**Problem**
Below are some entries; state how many of their lines contain the word "assign", with nothing else in the reply.

[[ Supplied data open ]]

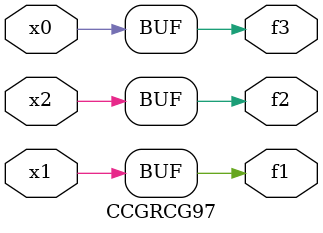
<source format=v>
module CCGRCG97(
	input x0, x1, x2,
	output f1, f2, f3
);
	assign f1 = x1;
	assign f2 = x2;
	assign f3 = x0;
endmodule

</source>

[[ Supplied data closed ]]

**Solution to this task**
3